Records from a dataset

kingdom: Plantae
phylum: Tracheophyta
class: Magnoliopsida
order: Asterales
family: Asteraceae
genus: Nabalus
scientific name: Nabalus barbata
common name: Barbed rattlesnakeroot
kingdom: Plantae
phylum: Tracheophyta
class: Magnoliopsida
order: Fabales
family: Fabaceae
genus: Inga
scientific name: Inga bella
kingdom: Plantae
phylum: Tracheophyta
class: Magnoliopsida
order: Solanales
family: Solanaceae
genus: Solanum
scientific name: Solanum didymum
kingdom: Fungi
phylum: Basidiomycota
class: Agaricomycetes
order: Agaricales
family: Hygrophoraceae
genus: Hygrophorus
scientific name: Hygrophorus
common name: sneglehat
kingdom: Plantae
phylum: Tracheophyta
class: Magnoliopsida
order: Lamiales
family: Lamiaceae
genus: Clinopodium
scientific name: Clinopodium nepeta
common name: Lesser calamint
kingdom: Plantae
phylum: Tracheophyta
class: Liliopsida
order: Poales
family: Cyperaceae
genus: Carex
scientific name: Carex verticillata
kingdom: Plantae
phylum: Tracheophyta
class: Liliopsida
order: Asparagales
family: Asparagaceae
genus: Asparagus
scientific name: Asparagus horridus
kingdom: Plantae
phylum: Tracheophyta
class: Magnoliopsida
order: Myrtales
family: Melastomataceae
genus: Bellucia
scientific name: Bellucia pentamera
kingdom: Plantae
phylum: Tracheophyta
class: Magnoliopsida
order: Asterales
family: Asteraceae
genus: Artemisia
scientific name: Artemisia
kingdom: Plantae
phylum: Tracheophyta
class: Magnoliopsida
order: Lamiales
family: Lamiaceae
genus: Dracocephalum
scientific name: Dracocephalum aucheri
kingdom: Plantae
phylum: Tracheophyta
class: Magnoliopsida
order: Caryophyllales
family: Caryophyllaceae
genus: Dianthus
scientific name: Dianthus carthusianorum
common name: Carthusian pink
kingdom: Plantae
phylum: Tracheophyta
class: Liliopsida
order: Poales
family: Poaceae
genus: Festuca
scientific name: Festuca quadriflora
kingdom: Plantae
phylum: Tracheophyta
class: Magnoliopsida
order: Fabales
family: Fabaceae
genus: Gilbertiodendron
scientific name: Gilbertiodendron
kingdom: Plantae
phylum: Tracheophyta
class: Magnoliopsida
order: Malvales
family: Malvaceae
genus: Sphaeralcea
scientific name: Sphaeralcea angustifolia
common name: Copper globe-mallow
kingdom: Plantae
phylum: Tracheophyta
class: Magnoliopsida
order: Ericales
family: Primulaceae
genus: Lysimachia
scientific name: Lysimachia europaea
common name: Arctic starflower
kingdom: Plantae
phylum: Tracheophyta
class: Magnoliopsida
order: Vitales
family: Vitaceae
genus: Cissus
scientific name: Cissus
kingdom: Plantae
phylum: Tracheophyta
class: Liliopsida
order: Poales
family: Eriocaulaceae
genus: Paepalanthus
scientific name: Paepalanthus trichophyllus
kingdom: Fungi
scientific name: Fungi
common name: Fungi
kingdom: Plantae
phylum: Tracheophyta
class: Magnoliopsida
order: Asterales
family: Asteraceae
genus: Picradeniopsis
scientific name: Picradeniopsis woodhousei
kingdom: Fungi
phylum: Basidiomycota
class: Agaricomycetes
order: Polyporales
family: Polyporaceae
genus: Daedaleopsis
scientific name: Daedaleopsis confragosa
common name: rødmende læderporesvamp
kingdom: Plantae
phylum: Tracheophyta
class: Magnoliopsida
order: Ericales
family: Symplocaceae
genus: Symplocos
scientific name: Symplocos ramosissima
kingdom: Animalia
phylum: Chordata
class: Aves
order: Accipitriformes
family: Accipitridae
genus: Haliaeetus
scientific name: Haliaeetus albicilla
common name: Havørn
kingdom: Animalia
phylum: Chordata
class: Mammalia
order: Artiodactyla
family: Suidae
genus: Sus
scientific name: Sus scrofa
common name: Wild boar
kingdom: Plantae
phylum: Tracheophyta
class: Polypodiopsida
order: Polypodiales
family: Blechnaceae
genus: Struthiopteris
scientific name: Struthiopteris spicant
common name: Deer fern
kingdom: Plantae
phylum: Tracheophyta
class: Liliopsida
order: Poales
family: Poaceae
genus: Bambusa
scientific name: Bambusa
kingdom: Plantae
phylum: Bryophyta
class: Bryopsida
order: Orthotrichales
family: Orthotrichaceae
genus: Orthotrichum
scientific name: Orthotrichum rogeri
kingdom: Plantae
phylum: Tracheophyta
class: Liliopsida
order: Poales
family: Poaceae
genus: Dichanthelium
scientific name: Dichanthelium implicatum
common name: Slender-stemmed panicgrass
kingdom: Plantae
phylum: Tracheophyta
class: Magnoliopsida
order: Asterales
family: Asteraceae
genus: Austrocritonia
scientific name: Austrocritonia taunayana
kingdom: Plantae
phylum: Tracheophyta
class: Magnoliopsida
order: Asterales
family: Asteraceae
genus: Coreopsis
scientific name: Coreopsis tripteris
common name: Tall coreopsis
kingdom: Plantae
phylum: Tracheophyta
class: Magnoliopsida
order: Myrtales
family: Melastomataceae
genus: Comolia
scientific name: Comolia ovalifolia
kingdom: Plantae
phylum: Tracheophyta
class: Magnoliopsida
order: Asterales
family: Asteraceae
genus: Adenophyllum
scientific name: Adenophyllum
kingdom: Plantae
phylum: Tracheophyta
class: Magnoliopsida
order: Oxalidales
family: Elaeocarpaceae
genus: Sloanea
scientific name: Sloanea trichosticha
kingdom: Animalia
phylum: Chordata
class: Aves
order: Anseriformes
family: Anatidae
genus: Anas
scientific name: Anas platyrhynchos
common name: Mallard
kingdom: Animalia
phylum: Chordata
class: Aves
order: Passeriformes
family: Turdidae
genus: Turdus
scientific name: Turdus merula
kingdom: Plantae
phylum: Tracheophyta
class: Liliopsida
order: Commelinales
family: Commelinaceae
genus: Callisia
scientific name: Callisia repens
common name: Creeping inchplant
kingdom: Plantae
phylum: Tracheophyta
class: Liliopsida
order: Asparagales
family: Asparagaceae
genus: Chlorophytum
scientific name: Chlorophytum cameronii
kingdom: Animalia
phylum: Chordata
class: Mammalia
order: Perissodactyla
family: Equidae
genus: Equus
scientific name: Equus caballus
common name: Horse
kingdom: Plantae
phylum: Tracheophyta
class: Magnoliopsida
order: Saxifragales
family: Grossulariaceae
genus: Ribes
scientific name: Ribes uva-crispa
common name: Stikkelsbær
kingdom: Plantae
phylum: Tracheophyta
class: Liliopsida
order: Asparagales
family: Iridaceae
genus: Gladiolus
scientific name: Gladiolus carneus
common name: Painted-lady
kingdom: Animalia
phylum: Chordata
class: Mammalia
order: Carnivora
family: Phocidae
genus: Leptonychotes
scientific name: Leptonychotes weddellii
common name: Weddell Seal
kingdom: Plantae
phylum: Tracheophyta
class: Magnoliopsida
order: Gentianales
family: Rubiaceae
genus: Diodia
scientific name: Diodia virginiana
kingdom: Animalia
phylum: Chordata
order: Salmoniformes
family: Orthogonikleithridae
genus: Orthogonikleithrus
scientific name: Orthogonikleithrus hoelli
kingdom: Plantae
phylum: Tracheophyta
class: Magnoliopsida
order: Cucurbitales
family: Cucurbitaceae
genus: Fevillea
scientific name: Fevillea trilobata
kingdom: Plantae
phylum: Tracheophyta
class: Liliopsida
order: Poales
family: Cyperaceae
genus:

WRITTEN INSTRUCTION:
Please rewrite the data above with every "common name" changed to "vernacular name", keeping everything else the same.

SOLUTION FOR THIS EXERCISE:
kingdom: Plantae
phylum: Tracheophyta
class: Magnoliopsida
order: Asterales
family: Asteraceae
genus: Nabalus
scientific name: Nabalus barbata
vernacular name: Barbed rattlesnakeroot
kingdom: Plantae
phylum: Tracheophyta
class: Magnoliopsida
order: Fabales
family: Fabaceae
genus: Inga
scientific name: Inga bella
kingdom: Plantae
phylum: Tracheophyta
class: Magnoliopsida
order: Solanales
family: Solanaceae
genus: Solanum
scientific name: Solanum didymum
kingdom: Fungi
phylum: Basidiomycota
class: Agaricomycetes
order: Agaricales
family: Hygrophoraceae
genus: Hygrophorus
scientific name: Hygrophorus
vernacular name: sneglehat
kingdom: Plantae
phylum: Tracheophyta
class: Magnoliopsida
order: Lamiales
family: Lamiaceae
genus: Clinopodium
scientific name: Clinopodium nepeta
vernacular name: Lesser calamint
kingdom: Plantae
phylum: Tracheophyta
class: Liliopsida
order: Poales
family: Cyperaceae
genus: Carex
scientific name: Carex verticillata
kingdom: Plantae
phylum: Tracheophyta
class: Liliopsida
order: Asparagales
family: Asparagaceae
genus: Asparagus
scientific name: Asparagus horridus
kingdom: Plantae
phylum: Tracheophyta
class: Magnoliopsida
order: Myrtales
family: Melastomataceae
genus: Bellucia
scientific name: Bellucia pentamera
kingdom: Plantae
phylum: Tracheophyta
class: Magnoliopsida
order: Asterales
family: Asteraceae
genus: Artemisia
scientific name: Artemisia
kingdom: Plantae
phylum: Tracheophyta
class: Magnoliopsida
order: Lamiales
family: Lamiaceae
genus: Dracocephalum
scientific name: Dracocephalum aucheri
kingdom: Plantae
phylum: Tracheophyta
class: Magnoliopsida
order: Caryophyllales
family: Caryophyllaceae
genus: Dianthus
scientific name: Dianthus carthusianorum
vernacular name: Carthusian pink
kingdom: Plantae
phylum: Tracheophyta
class: Liliopsida
order: Poales
family: Poaceae
genus: Festuca
scientific name: Festuca quadriflora
kingdom: Plantae
phylum: Tracheophyta
class: Magnoliopsida
order: Fabales
family: Fabaceae
genus: Gilbertiodendron
scientific name: Gilbertiodendron
kingdom: Plantae
phylum: Tracheophyta
class: Magnoliopsida
order: Malvales
family: Malvaceae
genus: Sphaeralcea
scientific name: Sphaeralcea angustifolia
vernacular name: Copper globe-mallow
kingdom: Plantae
phylum: Tracheophyta
class: Magnoliopsida
order: Ericales
family: Primulaceae
genus: Lysimachia
scientific name: Lysimachia europaea
vernacular name: Arctic starflower
kingdom: Plantae
phylum: Tracheophyta
class: Magnoliopsida
order: Vitales
family: Vitaceae
genus: Cissus
scientific name: Cissus
kingdom: Plantae
phylum: Tracheophyta
class: Liliopsida
order: Poales
family: Eriocaulaceae
genus: Paepalanthus
scientific name: Paepalanthus trichophyllus
kingdom: Fungi
scientific name: Fungi
vernacular name: Fungi
kingdom: Plantae
phylum: Tracheophyta
class: Magnoliopsida
order: Asterales
family: Asteraceae
genus: Picradeniopsis
scientific name: Picradeniopsis woodhousei
kingdom: Fungi
phylum: Basidiomycota
class: Agaricomycetes
order: Polyporales
family: Polyporaceae
genus: Daedaleopsis
scientific name: Daedaleopsis confragosa
vernacular name: rødmende læderporesvamp
kingdom: Plantae
phylum: Tracheophyta
class: Magnoliopsida
order: Ericales
family: Symplocaceae
genus: Symplocos
scientific name: Symplocos ramosissima
kingdom: Animalia
phylum: Chordata
class: Aves
order: Accipitriformes
family: Accipitridae
genus: Haliaeetus
scientific name: Haliaeetus albicilla
vernacular name: Havørn
kingdom: Animalia
phylum: Chordata
class: Mammalia
order: Artiodactyla
family: Suidae
genus: Sus
scientific name: Sus scrofa
vernacular name: Wild boar
kingdom: Plantae
phylum: Tracheophyta
class: Polypodiopsida
order: Polypodiales
family: Blechnaceae
genus: Struthiopteris
scientific name: Struthiopteris spicant
vernacular name: Deer fern
kingdom: Plantae
phylum: Tracheophyta
class: Liliopsida
order: Poales
family: Poaceae
genus: Bambusa
scientific name: Bambusa
kingdom: Plantae
phylum: Bryophyta
class: Bryopsida
order: Orthotrichales
family: Orthotrichaceae
genus: Orthotrichum
scientific name: Orthotrichum rogeri
kingdom: Plantae
phylum: Tracheophyta
class: Liliopsida
order: Poales
family: Poaceae
genus: Dichanthelium
scientific name: Dichanthelium implicatum
vernacular name: Slender-stemmed panicgrass
kingdom: Plantae
phylum: Tracheophyta
class: Magnoliopsida
order: Asterales
family: Asteraceae
genus: Austrocritonia
scientific name: Austrocritonia taunayana
kingdom: Plantae
phylum: Tracheophyta
class: Magnoliopsida
order: Asterales
family: Asteraceae
genus: Coreopsis
scientific name: Coreopsis tripteris
vernacular name: Tall coreopsis
kingdom: Plantae
phylum: Tracheophyta
class: Magnoliopsida
order: Myrtales
family: Melastomataceae
genus: Comolia
scientific name: Comolia ovalifolia
kingdom: Plantae
phylum: Tracheophyta
class: Magnoliopsida
order: Asterales
family: Asteraceae
genus: Adenophyllum
scientific name: Adenophyllum
kingdom: Plantae
phylum: Tracheophyta
class: Magnoliopsida
order: Oxalidales
family: Elaeocarpaceae
genus: Sloanea
scientific name: Sloanea trichosticha
kingdom: Animalia
phylum: Chordata
class: Aves
order: Anseriformes
family: Anatidae
genus: Anas
scientific name: Anas platyrhynchos
vernacular name: Mallard
kingdom: Animalia
phylum: Chordata
class: Aves
order: Passeriformes
family: Turdidae
genus: Turdus
scientific name: Turdus merula
kingdom: Plantae
phylum: Tracheophyta
class: Liliopsida
order: Commelinales
family: Commelinaceae
genus: Callisia
scientific name: Callisia repens
vernacular name: Creeping inchplant
kingdom: Plantae
phylum: Tracheophyta
class: Liliopsida
order: Asparagales
family: Asparagaceae
genus: Chlorophytum
scientific name: Chlorophytum cameronii
kingdom: Animalia
phylum: Chordata
class: Mammalia
order: Perissodactyla
family: Equidae
genus: Equus
scientific name: Equus caballus
vernacular name: Horse
kingdom: Plantae
phylum: Tracheophyta
class: Magnoliopsida
order: Saxifragales
family: Grossulariaceae
genus: Ribes
scientific name: Ribes uva-crispa
vernacular name: Stikkelsbær
kingdom: Plantae
phylum: Tracheophyta
class: Liliopsida
order: Asparagales
family: Iridaceae
genus: Gladiolus
scientific name: Gladiolus carneus
vernacular name: Painted-lady
kingdom: Animalia
phylum: Chordata
class: Mammalia
order: Carnivora
family: Phocidae
genus: Leptonychotes
scientific name: Leptonychotes weddellii
vernacular name: Weddell Seal
kingdom: Plantae
phylum: Tracheophyta
class: Magnoliopsida
order: Gentianales
family: Rubiaceae
genus: Diodia
scientific name: Diodia virginiana
kingdom: Animalia
phylum: Chordata
order: Salmoniformes
family: Orthogonikleithridae
genus: Orthogonikleithrus
scientific name: Orthogonikleithrus hoelli
kingdom: Plantae
phylum: Tracheophyta
class: Magnoliopsida
order: Cucurbitales
family: Cucurbitaceae
genus: Fevillea
scientific name: Fevillea trilobata
kingdom: Plantae
phylum: Tracheophyta
class: Liliopsida
order: Poales
family: Cyperaceae
genus:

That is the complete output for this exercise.